Aux termes de l’article L. 611-1 du code de l’entrée et du séjour des étrangers et du droit d’asile : « L’autorité administrative peut obliger un étranger à quitter le territoire français lorsqu’il se trouve dans les cas suivants : / (…) 3° L’étranger s’est vu refuser la délivrance d’un titre de séjour, le renouvellement d’un titre de séjour, du document provisoire délivré à l’occasion d’une demande de titre de séjour ou de l’autorisation provisoire de séjour qui lui avait été délivré ou s’est vu retirer un de ces documents (…) ». Aux termes de l’article L. 612-12 de ce code : « La décision portant obligation de quitter le territoire français mentionne le pays, fixé en application de l’article L. 721-3, à destination duquel l’étranger est renvoyé en cas d’exécution d’office. »

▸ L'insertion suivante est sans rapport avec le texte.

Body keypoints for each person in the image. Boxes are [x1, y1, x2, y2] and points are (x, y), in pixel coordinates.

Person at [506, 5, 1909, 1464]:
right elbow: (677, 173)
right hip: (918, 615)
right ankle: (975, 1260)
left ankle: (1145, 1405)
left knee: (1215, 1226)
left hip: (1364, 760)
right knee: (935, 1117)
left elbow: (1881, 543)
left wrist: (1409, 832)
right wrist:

Aux termes de l’article 8 de la convention européenne de sauvegarde des droits de l’homme et des libertés fondamentales : « Toute personne a droit au respect de sa vie privée et familiale, de son domicile et de sa correspondance. (…) ».
En l’espèce, M. D… soutient que l’obligation de quitter le territoire français attaqué méconnaît son droit au respect de la vie privée et familiale dès lors qu’il est présent en France depuis l’année 2020 et qu’il dispose d’attaches particulièrement solides sur ce territoire. Toutefois, le requérant n’apporte aucun élément précis et circonstancié à l’appui de ce moyen. Par suite, ce moyen est écarté comme dénué de fondement.
Il résulte de tout ce qui précède que les conclusions présentées par M. D… à fin d’annulation des décisions du préfet de la Haute-Garonne, prises par arrêté du 20 décembre 2024, portant refus d’admission au séjour et obligation de quitter le territoire français sont rejetées, ainsi que les conclusions présentées à fin d’injonction.
D E C I D E :
Article 1er : Il n’y a pas lieu de statuer sur les conclusions tendant à l’admission provisoire à l’aide juridictionnelle.
Article 2 : Le surplus des conclusions de la requête est rejeté.
Article 3 : Le présent jugement sera notifié à M. C… D… et au préfet de la Haute-Garonne.
Délibéré après l’audience du 29 janvier 2026, à laquelle siégeaient :
M. Clen, président,
Mme Cuny, conseillère,
Mme Lejeune, conseillère,
Rendu public par mise à disposition au greffe le 12 février 2026.
La rapporteure,
A. LEJEUNE
Le président,
CLEN
La greffière,
F. LE GUIELLAN
La République mande et ordonne au préfet de la Haute-Garonne en ce qui le concerne ou à tous commissaires de justice à ce requis en ce qui concerne les voies de droit commun, contre les parties privées, de pourvoir à l’exécution de la présente décision.